Но при этом, выглядит очень пристойно – вовсе не «дорого, богато», как ожидалось от поезда, часть пассажиров которого составляют урхан-эремцы, падкие до блеска, что твои вороны. Впрочем, майор тут же поправил себя: будто его сограждане лучше? Так и норовят развести блудуар на колёсах, вспомнить того же Каналью! Нет, «Экспресс» проектировали отнюдь не дураки и не бездари…
Решив на всякий случай глянуть, не вышел ли из купе Тайво, Раймунд выглянул в коридор.

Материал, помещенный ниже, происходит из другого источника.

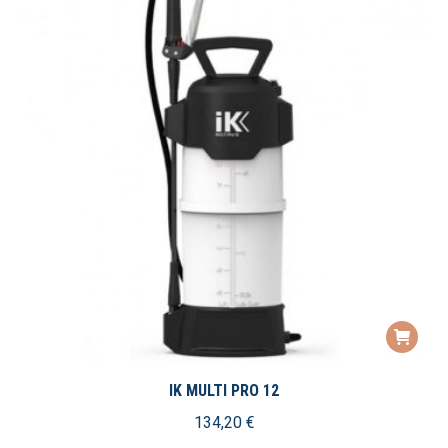
IK MULTI PRO 12
134,20
€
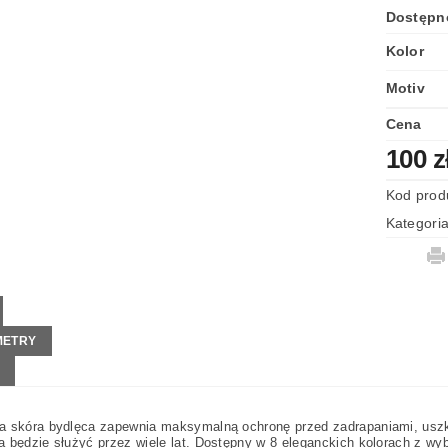
Dostępn
Kolor
Motiv
Cena
100 z
Kod prod
Kategori
METRY
a skóra bydlęca zapewnia maksymalną ochronę przed zadrapaniami, uszko
a będzie służyć przez wiele lat. Dostępny w 8 eleganckich kolorach z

И тут же получил окованным уголком саквояжа по колену, сморщился и зашипел от боли.
– Ох! – тащивший саквояж багроволицый толстячок, в полосатом зелёном пиджаке удивительно похожий на арбуз, виновато заморгал. – Миль пардон, месье!..
– Ничего, ничего, – изобразив натужную улыбку, отмахнулся Раймунд. – Всё хорошо, всё в порядке, дуэли не будет! – он думал пошутить, но толстяк вытаращился, как на привидение; даже с лица сбледнул.
– Я, эм, имел в виду… не волнуйтесь, – неловко добавил Пианист. Саквояжный толстячок убрался, испуганно оглядываясь – словно опасаясь, что если и не выстрелят в спину, то, по меньшей мере, на спину плюнут.
– Ты чего застыл? – шепнула на ухо Жен. – Не стой в дверях, нас тут стопчут! Слышишь халдеи бегут уже, стадом! Големы прямоходящие!
И для ускорения сунула острым кулачком под ребра, в район почек. Задохшись, Пианист покорно шагнул назад, в роскошь и мягкость. Жен юркнула следом.
– Закрывай скорее!
Раймунд повернул флажок. Щёлкнуло, будто затвор взвелся. Тут же по коридору протопали чьи-то ноги, послышались встревоженные голоса. Понятно, обычное дело для любого поезда, даже и «Экспресса» – кто-то неизбежно ошибся купе или вагоном, и теперь искал своё место… Но что радовало – звуки снаружи купе доносились еле-еле. Изоляция в «Экспрессе» и вправду отличная. Чудесно, можно будет сколько угодно обсуждать планы за закрытыми дверьми.
Пианист выдохнул, долго и протяжно, и машинально потянулся утереть пот с лица.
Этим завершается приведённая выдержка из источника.